Esperava-se também, com a pesquisa, obter uma mapa das deficiências alimentares da população. A importância do levantamento era exaltado em editorial do Jornal do Brasil de agosto de 1974, quando teve início o trabalho de campo.
O aspecto mais inovador do estudo, porém, não serviria diretamente aos objetivos estatísticos, embora fosse considerado essencial para entender as condições de população pelo diretor do Endef, o sociólogo e ex-oficial da Marinha Luiz Afonso Parga Nina.
Por ideia dele, foi inserido nos questionários um espaço para anotação livre, em que era sugerido aos pesquisadores que fossem relatados suas impressões pessoais sobre a situação dos entrevistados e a realização das entrevistas.
O resultado foi um registro detalhado da miséria e da fome que atingiam boa parte da população, apesar do ritmo acelerado de crescimento econômico dos anos anteriores. Essa parte do estudo foi publicado, mas acabou tendo sua circulação restrita, levantando suspeitas de censura pela Ditadura Militar.
“Já fizemos uma média de 120 domicílios, estando 70% na faixa de nível baixo, 20% casos extremos e 10% pessoas que conseguem o necessário para viver. Neste último caso, considero as pessoas que têm um emprego fixo, mas vivem privadas de muita coisa ainda”, diz um dos relatos sobre a pesquisa em Uberlândia (MG).
“Nas duas primeiras faixas, a base da alimentação é farinha de mandioca muito grossa feita em casa. O vestuário é sempre doado e, nos casos extremos, as pessoas cobrem o corpo com trapos disformes e imundos que cheiram mal”, continuava.
Outro relato, de uma pesquisadora que atuou em Boa Vista (RR), descrevia sérios problemas de saúde da população local: “Devido à má alimentação, são seres totalmente predispostos aos males do meio ambiente. Desde que uma dessas famílias tinha vindo do interior, ninguém pergunta se não teve ‘malária’ ou até mesmo ‘hepatite’ porque são doenças comuns no interior.”
“Mediante as dificuldades na compra dos remédios, são pessoas que ficam maltratadas para o resto da vida. As mulheres não são privilegiadas. Depois do primeiro filho, perdem logo os dentes (falta de cálcio) e sofrem as consequências de um parto mal feito durante muito tempo”, segue o relato.
“Em um domicílio, o homem da casa está enfraquecido devido à falta de alimentação e a senhora dele está débil mental em consequência de um parto mal feito. As crianças são raquíticas, de cor pálida e frequentemente com tosse”, descreveu ainda a pesquisadora.
No interior do Paraná, são vários os relatos da equipe do IBGE sobre a dura vida das famílias de boias-frias, que trabalhavam por diárias em fazendas da região.
“A fome tomava conta dos pequenos corpos humanos que habitavam a bela fazenda de café. (…) Soubemos de uma família que ia para o trabalho sem a pequena marmita de almoço, substituíam-no por ‘coco guavirova’ ou até chegavam ao extremo de comer folha seca de café.”
Apesar da grande importância dada a esse trabalho, ele não foi divulgado ao público.

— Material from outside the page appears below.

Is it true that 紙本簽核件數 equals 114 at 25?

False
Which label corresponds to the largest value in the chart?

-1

Foi impressa uma pequena tiragem de 250 cópias e algumas delas foram enviadas sem alarde a órgãos públicos e bibliotecas, como o Ministério da Saúde e algumas universidades.

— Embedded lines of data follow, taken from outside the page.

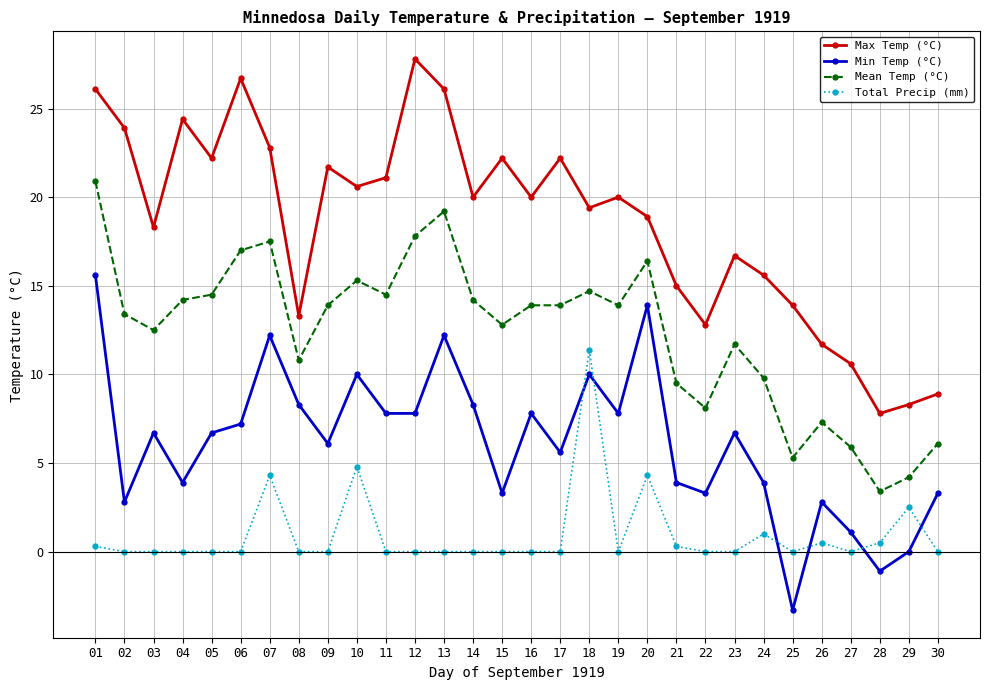

Reading left to right, extract all data points from this chart.

Max Temp (°C): 26.1	23.9	18.3	24.4	22.2	26.7	22.8	13.3	21.7	20.6	21.1	27.8	26.1	20.0	22.2	20.0	22.2	19.4	20.0	18.9	15.0	12.8	16.7	15.6	13.9	11.7	10.6	7.8	8.3	8.9
Min Temp (°C): 15.6	2.8	6.7	3.9	6.7	7.2	12.2	8.3	6.1	10.0	7.8	7.8	12.2	8.3	3.3	7.8	5.6	10.0	7.8	13.9	3.9	3.3	6.7	3.9	-3.3	2.8	1.1	-1.1	0.0	3.3
Mean Temp (°C): 20.9	13.4	12.5	14.2	14.5	17.0	17.5	10.8	13.9	15.3	14.5	17.8	19.2	14.2	12.8	13.9	13.9	14.7	13.9	16.4	9.5	8.1	11.7	9.8	5.3	7.3	5.9	3.4	4.2	6.1
Total Precip (mm): 0.3	0.0	0.0	0.0	0.0	0.0	4.3	0.0	0.0	4.8	0.0	0.0	0.0	0.0	0.0	0.0	0.0	11.4	0.0	4.3	0.3	0.0	0.0	1.0	0.0	0.5	0.0	0.5	2.5	0.0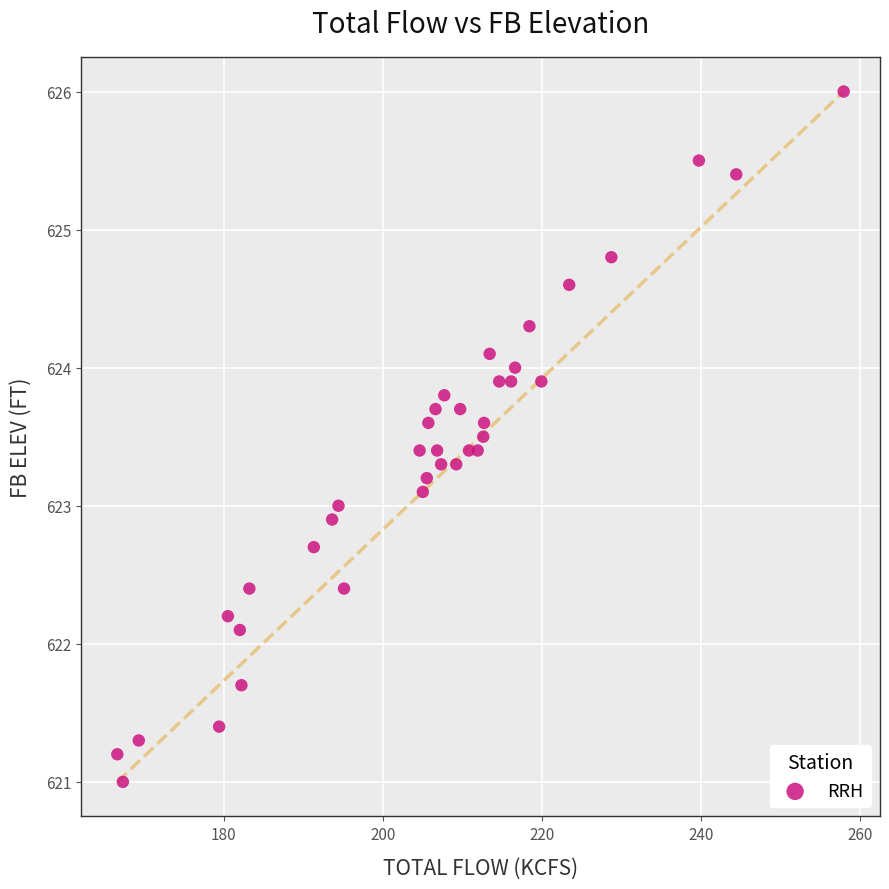

What is the range of X values (max minus min)?

91.3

Alguns volumes da publicação que permanecem nos arquivos do IBGE tem em sua capa escrita a mensagem “Distribuição restrita”, em letra cursiva que seria de Parga Nina.
O Endef, estudo ainda hoje pouco conhecido, teve seu momento de fama logo após o fim da ditadura, quando a revista IstoÉ descobriu essa parte não divulgada da pesquisa.

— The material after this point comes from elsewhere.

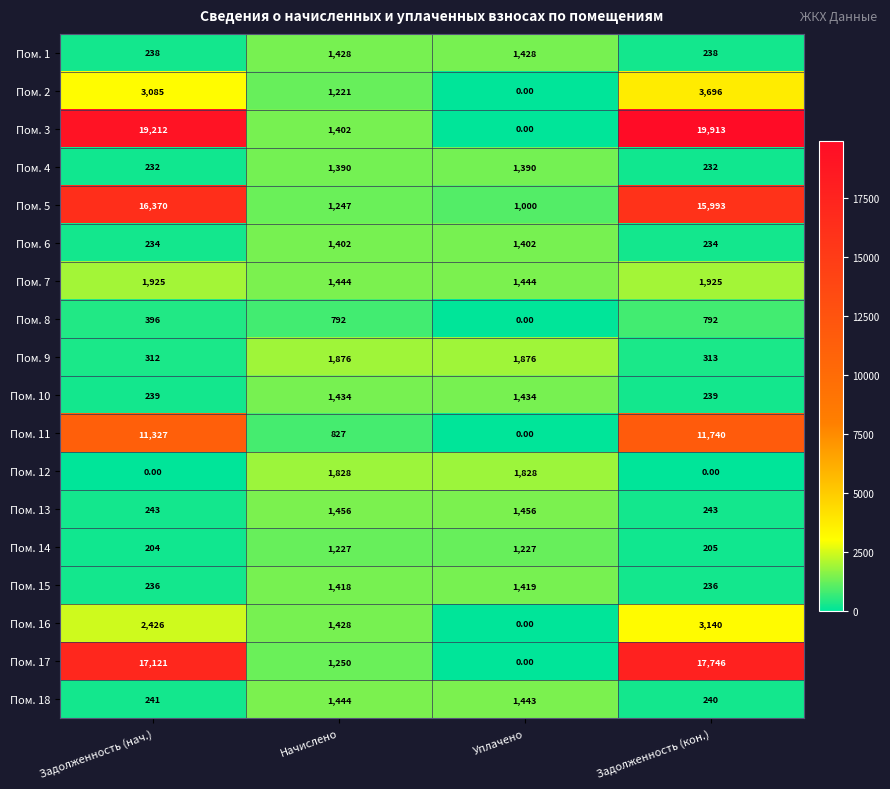

What is the difference between the maximum and minimum values in the Пом. 12 series?

1828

A publicação deu uma reportagem de capa para o tema em outubro de 1985, com a manchete “Fome Censurada”, sobre a imagem de uma criança pobre, nua, segurando um rato.
A publicação original da pesquisa está disponível online, e também um compilado de relatórios semestrais dos pesquisadores do Endef produzido pelo setor de memória do IBGE em 2014.